DIRECTIONS =
[1] Translate this sentence from the article on the Michigan prescription drug bills into Spanish: "Michigan House Bills 4348, 4351, and 4352 were put together by the governor’s Prescription Drug Task Force, which is made up of health policy experts, bipartisan legislators, and key stakeholders."
[2] Using the article on the Michigan prescription drug bills, answer these questions:
(a) In what kind of store was the bill signing event held?
(b) Which bill allows pharmacists to provide the current selling price of a drug without being asked?
(c) Who is the president of UFCW Local 951?
[3] Summarize the article on the Michigan prescription drug bills in two sentences.

READING TEXT =
On Feb. 23, members of UFCW Local 951 joined Michigan Governor Gretchen Whitmer at a bill signing event in Lansing, Mich. At the event, which was held at a Meijer store, Governor Whitmer signed a package of bills into law that will help lower prescription drug prices and allow pharmacists to provide more honest advice for treatment options.
Michigan House Bills 4348, 4351, and 4352 were put together by the governor’s Prescription Drug Task Force, which is made up of health policy experts, bipartisan legislators, and key stakeholders.
Some key changes from this package of legislation include:
- HB 4348: Helps make necessary medications, like insulin, affordable by prohibiting Pharmacy Benefit Managers (PBMs) from forcing pharmacists to sign “gag clauses” so that pharmacists can communicate openly and honestly with patients about options.
- HB 4351: Prohibits a PBM from excluding or discriminating against a pharmacy solely because the carrier does not have a vested financial interest in the pharmacy.
- HB 4352: Allows pharmacists to provide the current selling price of a drug the pharmacy dispenses or comparative current selling prices of generic and brand name drugs it dispenses without being asked.
“I am proud to sign this bipartisan legislation that helps us lower the cost of prescription drugs,” said Governor Whitmer. “For too long, unlicensed Pharmacy Benefit Managers have been able to engage in practices that drive up costs for Michiganders whose lives and health depend on critical prescription drugs like insulin. This bill brings much-needed transparency to our health care system and is a testament to what we can do when we put Michiganders first. I am grateful for the work of my Prescription Drug Task Force for their recommendations and our legislative partners who joined with us to get this done.”
“We are proud to stand with Governor Whitmer today as these sweeping changes are signed into law,” said UFCW Local 951 President John Cakmacki. “Our members work in hundreds of pharmacies across the state, providing care to millions of Michiganders each year. These reforms will help lower the out-of-pocket costs for critical drugs, while holding bad actors accountable to make drug pricing more transparent to both the consumer and our providers.”

[Collected data entries]
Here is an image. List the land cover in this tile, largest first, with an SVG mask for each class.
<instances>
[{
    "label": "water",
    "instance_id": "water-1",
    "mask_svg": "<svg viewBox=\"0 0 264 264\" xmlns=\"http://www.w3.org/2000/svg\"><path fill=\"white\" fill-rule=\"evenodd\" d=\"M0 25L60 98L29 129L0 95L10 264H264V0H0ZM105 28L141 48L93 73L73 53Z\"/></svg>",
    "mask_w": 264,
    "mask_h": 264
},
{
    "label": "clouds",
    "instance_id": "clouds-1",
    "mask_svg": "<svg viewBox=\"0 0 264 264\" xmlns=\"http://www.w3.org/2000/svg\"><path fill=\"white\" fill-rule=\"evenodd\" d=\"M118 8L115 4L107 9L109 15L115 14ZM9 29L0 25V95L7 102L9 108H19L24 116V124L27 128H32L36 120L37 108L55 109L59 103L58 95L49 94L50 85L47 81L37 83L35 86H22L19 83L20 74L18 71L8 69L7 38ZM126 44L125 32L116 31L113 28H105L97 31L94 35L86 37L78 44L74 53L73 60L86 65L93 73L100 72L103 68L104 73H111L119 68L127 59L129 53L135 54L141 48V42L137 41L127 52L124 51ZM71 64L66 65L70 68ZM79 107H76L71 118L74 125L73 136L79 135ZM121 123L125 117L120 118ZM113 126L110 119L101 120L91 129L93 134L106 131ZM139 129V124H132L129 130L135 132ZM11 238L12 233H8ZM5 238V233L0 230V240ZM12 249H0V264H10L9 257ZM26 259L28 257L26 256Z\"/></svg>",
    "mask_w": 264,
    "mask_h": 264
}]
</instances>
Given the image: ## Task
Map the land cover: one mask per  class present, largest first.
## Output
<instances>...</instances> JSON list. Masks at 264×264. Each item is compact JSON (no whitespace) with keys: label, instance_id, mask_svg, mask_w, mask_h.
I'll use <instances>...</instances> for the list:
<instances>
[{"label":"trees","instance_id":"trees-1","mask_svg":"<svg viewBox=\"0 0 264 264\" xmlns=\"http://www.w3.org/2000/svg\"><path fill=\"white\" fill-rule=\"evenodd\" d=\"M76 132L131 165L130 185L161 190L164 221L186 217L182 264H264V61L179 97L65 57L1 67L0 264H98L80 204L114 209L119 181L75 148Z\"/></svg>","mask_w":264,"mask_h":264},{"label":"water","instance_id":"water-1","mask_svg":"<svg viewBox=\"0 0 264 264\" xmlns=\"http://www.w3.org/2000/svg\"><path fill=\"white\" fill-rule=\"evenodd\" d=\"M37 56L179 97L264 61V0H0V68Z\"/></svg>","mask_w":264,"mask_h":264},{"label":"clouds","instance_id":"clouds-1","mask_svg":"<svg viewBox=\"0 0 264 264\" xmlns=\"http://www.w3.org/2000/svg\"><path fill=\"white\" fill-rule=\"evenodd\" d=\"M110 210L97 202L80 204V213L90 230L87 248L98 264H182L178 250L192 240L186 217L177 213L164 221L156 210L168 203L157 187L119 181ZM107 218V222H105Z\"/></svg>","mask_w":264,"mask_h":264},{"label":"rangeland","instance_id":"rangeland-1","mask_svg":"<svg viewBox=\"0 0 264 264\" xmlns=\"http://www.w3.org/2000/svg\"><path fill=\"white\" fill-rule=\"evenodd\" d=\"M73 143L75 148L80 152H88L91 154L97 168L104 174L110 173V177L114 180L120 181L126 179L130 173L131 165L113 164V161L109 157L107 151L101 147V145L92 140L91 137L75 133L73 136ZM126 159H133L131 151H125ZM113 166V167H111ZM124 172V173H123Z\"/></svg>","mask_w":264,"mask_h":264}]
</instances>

LIST OF SOLUTIONS =
[1] Los proyectos de ley 4348, 4351 y 4352 de la Cámara de Representantes de Michigan fueron elaborados por el Grupo de Trabajo sobre Medicamentos Recetados de la gobernadora, que está integrado por expertos en políticas de salud, legisladores de ambos partidos y partes interesadas clave.

[2]
(a) A Meijer store
(b) HB 4352
(c) John Cakmacki

[3] On Feb. 23, Michigan Governor Gretchen Whitmer, joined by members of UFCW Local 951, signed House Bills 4348, 4351, and 4352 at a Meijer store in Lansing to help lower prescription drug prices and let pharmacists give more honest advice on treatment options. The bills bar Pharmacy Benefit Managers from forcing gag clauses on pharmacists, bar them from excluding a pharmacy solely because the carrier has no vested financial interest in it, and allow pharmacists to share drug prices without being asked.